As the day dawned, the city appeared to have made progress limiting violent clashes between police and large groups of demonstrators marching throughout the city over the death of George Floyd. Several big marches went off peacefully, with one hours-long demonstration in Brooklyn allowed to continue long after an 11 p.m. curfew.
But for a second night, roving bands of young people attacked businesses in Manhattan's glitzy shopping districts and a poor neighborhood in the Bronx, where shops were looted and rubbish set on fire.
People rushed into a Nike store and carried out armloads of clothing. Storefront windows were smashed near Rockefeller Center and wreckage littered the inside of an AT&T store.
One officer was struck by a hit-and-run driver in the Bronx and was taken to a hospital in critical condition, police said. Another video showed a group of men hitting a police officer with pieces of wreckage until he pulled his gun and they ran.
"Some people are out tonight not to protest but to destroy property and hurt others — and those people are being arrested," Mayor Bill de Blasio tweeted late Monday. "Their actions are unacceptable and we won't allow them in our city."
De Blasio and Gov.
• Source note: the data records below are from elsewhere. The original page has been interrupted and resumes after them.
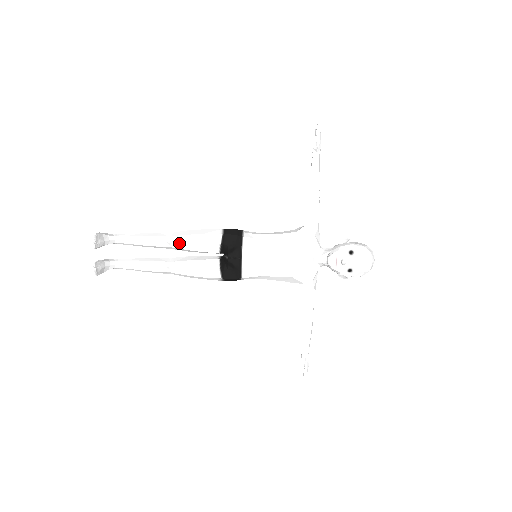
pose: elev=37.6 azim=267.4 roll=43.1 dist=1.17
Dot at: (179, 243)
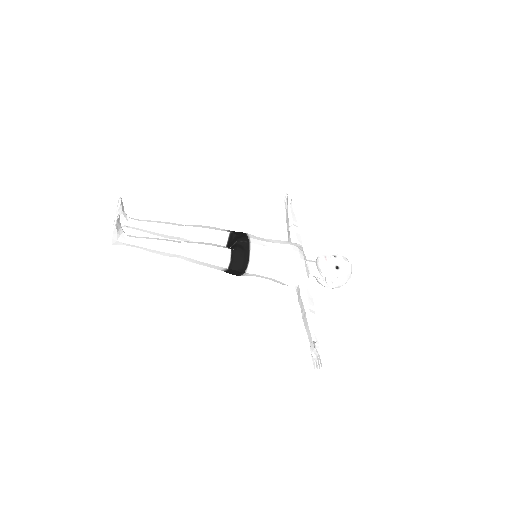
Dot at: (193, 226)
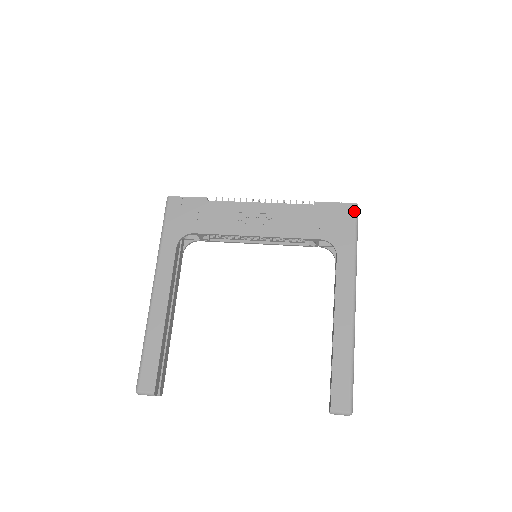
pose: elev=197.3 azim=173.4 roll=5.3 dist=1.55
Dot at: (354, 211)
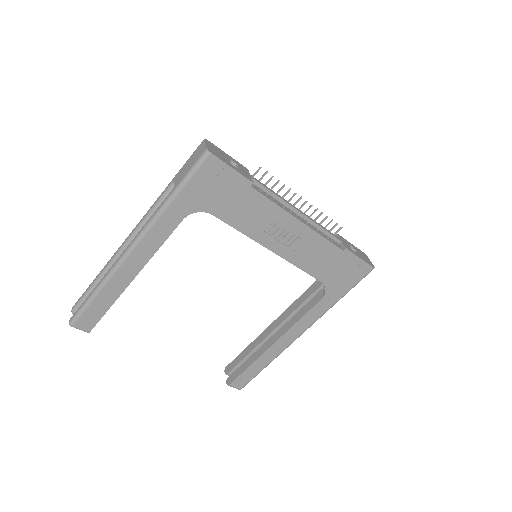
Dot at: (366, 274)
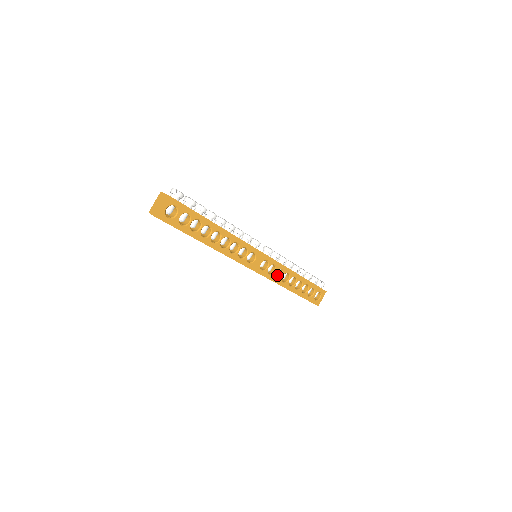
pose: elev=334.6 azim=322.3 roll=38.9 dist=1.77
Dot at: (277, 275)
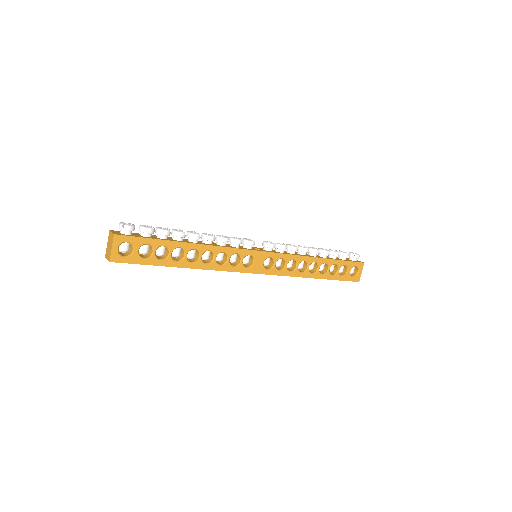
Dot at: (292, 267)
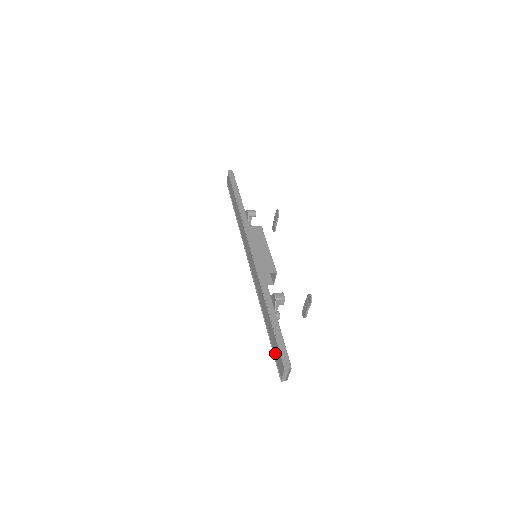
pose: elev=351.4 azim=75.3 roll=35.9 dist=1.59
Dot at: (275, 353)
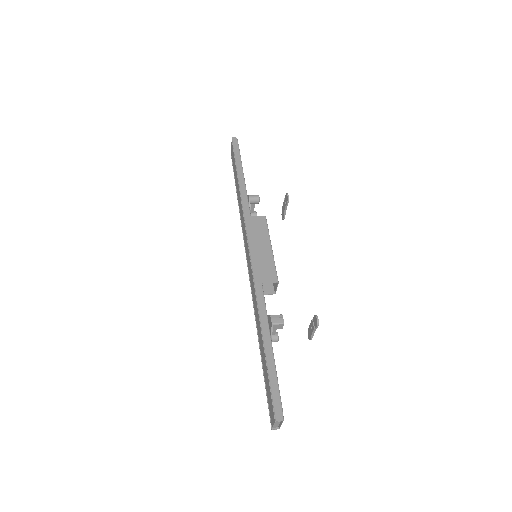
Dot at: (267, 392)
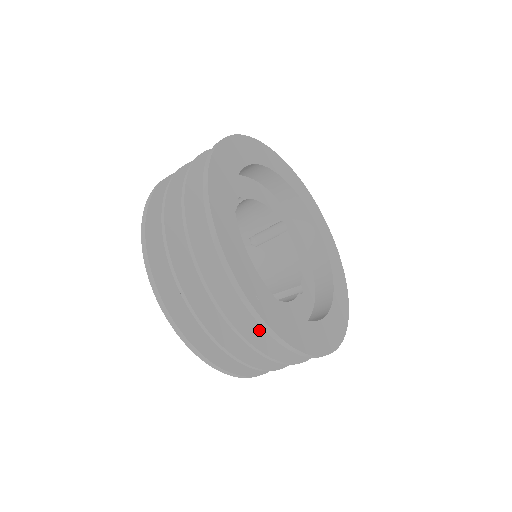
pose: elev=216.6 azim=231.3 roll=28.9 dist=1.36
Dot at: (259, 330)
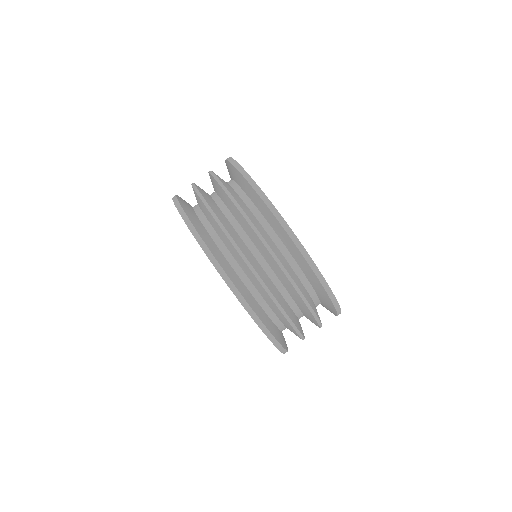
Dot at: (271, 243)
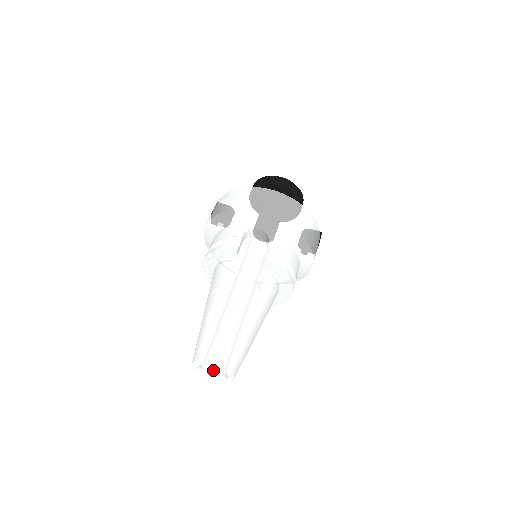
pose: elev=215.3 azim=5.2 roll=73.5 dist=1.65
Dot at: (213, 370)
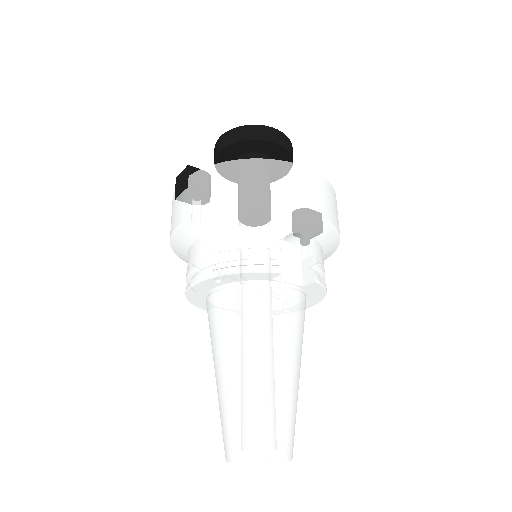
Dot at: occluded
Andrew Cuomo, both Democrats, announced an 11 p.m. curfew late Monday afternoon. De Blasio said Tuesday's curfew would start earlier — beginning at 8 p.m. and ending at 5 a.m — in an effort to quell late-night violence and destruction.
That early restriction on activity will happen when it is still light out, at a time when many New Yorkers are still running errands, walking dogs and getting late exercise in a city still clamped down because of the coronavirus.
The violence threatened to overshadow the anger over the death of Floyd, a black man who died on May 25 after a white Minneapolis police officer pressed a knee on his neck until he stopped breathing.
Some officers in New York City and around the nation have sought to show solidarity with demonstrators protesting Floyd's death while urging calm. New York City's highest-ranking uniformed member, Chief of Department Terence Monahan, clasped hands with protesters and took a knee Monday in Manhattan's Washington Square Park.
"The people who live in New York want New York to end the violence," Monahan said.